> [DATASET]

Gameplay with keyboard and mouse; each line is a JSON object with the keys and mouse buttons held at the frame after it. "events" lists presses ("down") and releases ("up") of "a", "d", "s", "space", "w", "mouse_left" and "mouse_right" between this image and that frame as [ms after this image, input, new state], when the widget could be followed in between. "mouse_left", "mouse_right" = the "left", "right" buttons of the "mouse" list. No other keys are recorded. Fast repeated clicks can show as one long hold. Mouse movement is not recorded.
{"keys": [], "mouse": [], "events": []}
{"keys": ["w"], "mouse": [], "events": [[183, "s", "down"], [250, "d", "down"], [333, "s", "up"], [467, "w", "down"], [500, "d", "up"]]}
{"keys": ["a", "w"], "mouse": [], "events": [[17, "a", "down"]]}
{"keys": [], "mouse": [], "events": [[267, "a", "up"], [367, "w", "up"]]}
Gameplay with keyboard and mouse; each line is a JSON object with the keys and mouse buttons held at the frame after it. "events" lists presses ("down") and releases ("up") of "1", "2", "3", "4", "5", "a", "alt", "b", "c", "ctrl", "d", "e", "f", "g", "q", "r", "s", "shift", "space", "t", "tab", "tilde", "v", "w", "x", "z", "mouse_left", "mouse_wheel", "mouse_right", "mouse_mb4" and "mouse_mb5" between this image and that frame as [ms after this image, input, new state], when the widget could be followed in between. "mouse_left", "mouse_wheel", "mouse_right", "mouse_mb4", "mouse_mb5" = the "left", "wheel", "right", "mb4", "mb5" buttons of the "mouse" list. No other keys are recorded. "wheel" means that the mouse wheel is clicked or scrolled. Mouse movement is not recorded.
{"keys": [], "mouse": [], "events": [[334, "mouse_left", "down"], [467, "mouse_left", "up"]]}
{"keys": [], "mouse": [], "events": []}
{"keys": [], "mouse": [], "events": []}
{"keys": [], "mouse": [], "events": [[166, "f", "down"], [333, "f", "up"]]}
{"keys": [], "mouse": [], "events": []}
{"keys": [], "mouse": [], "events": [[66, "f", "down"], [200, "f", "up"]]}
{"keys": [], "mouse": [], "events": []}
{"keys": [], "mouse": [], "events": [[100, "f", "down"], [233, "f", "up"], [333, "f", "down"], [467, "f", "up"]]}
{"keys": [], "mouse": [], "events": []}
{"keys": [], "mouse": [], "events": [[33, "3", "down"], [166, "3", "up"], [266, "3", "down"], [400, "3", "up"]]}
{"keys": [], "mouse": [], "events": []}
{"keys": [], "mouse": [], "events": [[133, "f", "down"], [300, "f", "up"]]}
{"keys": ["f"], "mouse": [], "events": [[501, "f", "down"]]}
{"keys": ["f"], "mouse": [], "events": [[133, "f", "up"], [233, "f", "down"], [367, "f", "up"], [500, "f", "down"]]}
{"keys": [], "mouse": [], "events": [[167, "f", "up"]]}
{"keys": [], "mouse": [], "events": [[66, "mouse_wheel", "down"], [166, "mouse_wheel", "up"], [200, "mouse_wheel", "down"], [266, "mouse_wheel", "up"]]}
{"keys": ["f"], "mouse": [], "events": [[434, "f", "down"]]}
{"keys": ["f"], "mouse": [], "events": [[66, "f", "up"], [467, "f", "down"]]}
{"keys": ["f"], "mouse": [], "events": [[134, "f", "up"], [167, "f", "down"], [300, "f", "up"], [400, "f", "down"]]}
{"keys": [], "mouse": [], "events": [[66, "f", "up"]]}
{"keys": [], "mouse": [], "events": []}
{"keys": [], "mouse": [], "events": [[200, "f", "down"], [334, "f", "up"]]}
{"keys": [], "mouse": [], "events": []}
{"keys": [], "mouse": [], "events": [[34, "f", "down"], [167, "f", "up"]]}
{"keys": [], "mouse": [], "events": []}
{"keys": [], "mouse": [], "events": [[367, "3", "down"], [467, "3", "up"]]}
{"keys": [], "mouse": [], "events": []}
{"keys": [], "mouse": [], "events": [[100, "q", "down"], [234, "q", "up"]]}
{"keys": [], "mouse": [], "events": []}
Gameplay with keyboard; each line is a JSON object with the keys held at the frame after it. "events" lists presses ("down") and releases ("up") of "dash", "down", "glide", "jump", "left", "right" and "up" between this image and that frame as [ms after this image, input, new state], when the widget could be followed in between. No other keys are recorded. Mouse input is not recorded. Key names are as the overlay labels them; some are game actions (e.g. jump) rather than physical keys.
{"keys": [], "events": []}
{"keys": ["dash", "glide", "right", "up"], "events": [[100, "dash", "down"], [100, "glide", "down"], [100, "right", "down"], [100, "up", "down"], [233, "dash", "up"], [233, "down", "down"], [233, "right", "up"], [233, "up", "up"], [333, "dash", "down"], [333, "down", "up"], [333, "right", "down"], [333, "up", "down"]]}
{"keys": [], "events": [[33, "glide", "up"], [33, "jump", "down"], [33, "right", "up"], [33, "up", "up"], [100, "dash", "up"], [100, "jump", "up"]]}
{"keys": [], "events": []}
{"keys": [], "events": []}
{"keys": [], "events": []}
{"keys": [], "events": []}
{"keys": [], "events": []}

> [TASK DIRECTIONS]
Whenever a line of the data includes "with", copy that line.

> [WRITTEN SOLUTION]
Gameplay with keyboard and mouse; each line is a JSON object with the keys and mouse buttons held at the frame after it. "events" lists presses ("down") and releases ("up") of "a", "d", "s", "space", "w", "mouse_left" and "mouse_right" between this image and that frame as [ms after this image, input, new state], when the widget could be followed in between. "mouse_left", "mouse_right" = the "left", "right" buttons of the "mouse" list. No other keys are recorded. Fast repeated clicks can show as one long hold. Mouse movement is not recorded.
Gameplay with keyboard and mouse; each line is a JSON object with the keys and mouse buttons held at the frame after it. "events" lists presses ("down") and releases ("up") of "1", "2", "3", "4", "5", "a", "alt", "b", "c", "ctrl", "d", "e", "f", "g", "q", "r", "s", "shift", "space", "t", "tab", "tilde", "v", "w", "x", "z", "mouse_left", "mouse_wheel", "mouse_right", "mouse_mb4" and "mouse_mb5" between this image and that frame as [ms after this image, input, new state], when the widget could be followed in between. "mouse_left", "mouse_wheel", "mouse_right", "mouse_mb4", "mouse_mb5" = the "left", "wheel", "right", "mb4", "mb5" buttons of the "mouse" list. No other keys are recorded. "wheel" means that the mouse wheel is clicked or scrolled. Mouse movement is not recorded.
Gameplay with keyboard; each line is a JSON object with the keys held at the frame after it. "events" lists presses ("down") and releases ("up") of "dash", "down", "glide", "jump", "left", "right" and "up" between this image and that frame as [ms after this image, input, new state], when the widget could be followed in between. No other keys are recorded. Mouse input is not recorded. Key names are as the overlay labels them; some are game actions (e.g. jump) rather than physical keys.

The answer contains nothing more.